Segundo o neuropediatra Lucas Gabriel Ribeiro, ocorre a falta de uma produção de uma proteína chamada distrofina, que é como se ela fosse um amortecedor dos músculos.
“A falta de distrofina faz com que esses músculos comecem a sofrer desgaste, por não ter esse acolchoamento. E com o tempo essa musculatura vai sendo destruída. E ela é substituída por fibrose ou células adiposas. Em torno de 20 a 30 anos, essa pessoa pode evoluir para o óbito”, explica.
E como o medicamento ajuda?
Para que o Enrico continue bem e tenha um desenvolvimento saudável, a família está em busca de um tratamento novo, um remédio que já foi aprovado nos Estados Unidos. Ele custa R$ 17 milhões e uma única dose pode impedir a progressão da doença.
“A medicina está se modernizando aos poucos e esse tratamento vem evoluindo muito. É um tratamento inovador, é uma medicação que é usada com dose única, que tem bons efeitos ao longo de 5 anos. Os níveis de distrofina do meu filho podem melhorar em torno de 95%. Então é a medicação mais promissora do momento”, explica Eric Cavalcantti, pai do Enrico e médico.
“Atualmente é uma dose única, ele foi aprovado na idade de 4 a 5 anos, mas a gente espera que aumente essa idade, estão tendo estudos para isso. E atualmente, como a Anvisa não alterou a medicação até o momento, a gente necessita levá-lo para os Estados Unidos. O meu desejo é que seja realizada a medicação no Brasil mesmo”, completa.
‘Salve Enrico’: Família faz campanha para conseguir tratamento de criança com distrofia muscular rara em Varginha, MG
Reprodução EPTV
O remédio ainda é experimental e está na terceira fase de pesquisa nos Estados Unidos, mas já foi aprovado pela Food and Drug Administration (FDA), instituição semelhante à Anvisa no Brasil.
Esse medicamento consiste em retirar o RNA de um vírus e, no lugar, colocar um material genético diferente, que produz a proteína distrofina – aquela que o corpo do Enrico não produz e, por isso, causa a doença.
“Adenovirus é um vírus, um vírus qualquer que hoje está aí no ar.

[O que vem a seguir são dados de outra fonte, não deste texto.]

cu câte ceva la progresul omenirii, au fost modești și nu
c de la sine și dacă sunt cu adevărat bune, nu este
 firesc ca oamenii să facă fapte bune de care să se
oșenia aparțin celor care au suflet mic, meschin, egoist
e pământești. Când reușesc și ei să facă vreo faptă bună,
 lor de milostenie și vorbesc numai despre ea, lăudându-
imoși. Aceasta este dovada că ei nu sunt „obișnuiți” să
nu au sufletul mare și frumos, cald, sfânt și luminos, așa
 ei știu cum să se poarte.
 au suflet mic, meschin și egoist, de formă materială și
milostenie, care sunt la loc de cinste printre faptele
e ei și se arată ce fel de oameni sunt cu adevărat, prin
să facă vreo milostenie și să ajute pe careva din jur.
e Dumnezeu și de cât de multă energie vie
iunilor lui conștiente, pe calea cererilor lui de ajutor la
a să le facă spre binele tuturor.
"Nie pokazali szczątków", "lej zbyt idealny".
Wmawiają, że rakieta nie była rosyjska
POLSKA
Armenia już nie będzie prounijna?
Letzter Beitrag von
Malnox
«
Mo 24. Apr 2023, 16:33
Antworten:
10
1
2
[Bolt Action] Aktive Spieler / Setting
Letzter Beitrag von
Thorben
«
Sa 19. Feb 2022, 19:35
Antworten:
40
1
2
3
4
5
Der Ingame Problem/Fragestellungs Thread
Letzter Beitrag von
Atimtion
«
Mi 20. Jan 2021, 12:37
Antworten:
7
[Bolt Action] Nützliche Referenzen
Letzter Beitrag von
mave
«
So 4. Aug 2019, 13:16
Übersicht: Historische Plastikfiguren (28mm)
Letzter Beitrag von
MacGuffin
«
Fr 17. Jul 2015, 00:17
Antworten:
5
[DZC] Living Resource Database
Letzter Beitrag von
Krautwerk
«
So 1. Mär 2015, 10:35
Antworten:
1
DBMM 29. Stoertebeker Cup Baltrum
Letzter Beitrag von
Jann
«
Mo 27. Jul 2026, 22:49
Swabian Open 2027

Eles pegam esse vírus, fica um vírus inativo, então não vai causar doença na pessoa que vai fazer essa terapia. Vai retirar o material genético dele e substituir pelo material genético que faz a distrofina e ele vai ocupar o lugar lá no éxon desse gene e com isso recuperar a função”, explica o neuropediatra Lucas Gabriel Ribeiro.
Campanha ‘Salve o Enrico’
Como o custo é caro, a família decidiu criar uma campanha nas redes sociais para arrecadar o dinheiro. O objetivo, claro, é alcançar algo que não tem preço: uma vida boa e longa para o Enrico.
‘Salve Enrico’: Família faz campanha para conseguir tratamento de criança com distrofia muscular rara em Varginha, MG
Reprodução EPTV
“Como pai, a gente quer o melhor para o filho. Acho que todos os pais do Brasil, a gente faz tudo pelo nosso filho. Se precisar ir para qualquer país do mundo, eu vou. Se precisar abdicar da profissão, eu vou abdicar. O foco total é o meu filho, mas eu não quero que seja só o meu filho. Quero que seja todos os pacientes, todas as crianças do país também”, afirma o pai, Eric Cavalcantti.
“Não tem preço. A gente faz de tudo para ver ele bem. E para qualquer pai, qualquer mãe, a gente quer isso: que a criança continue com qualidade de vida, continue bem”, completa Marina Geraldelli, mãe do Enrico.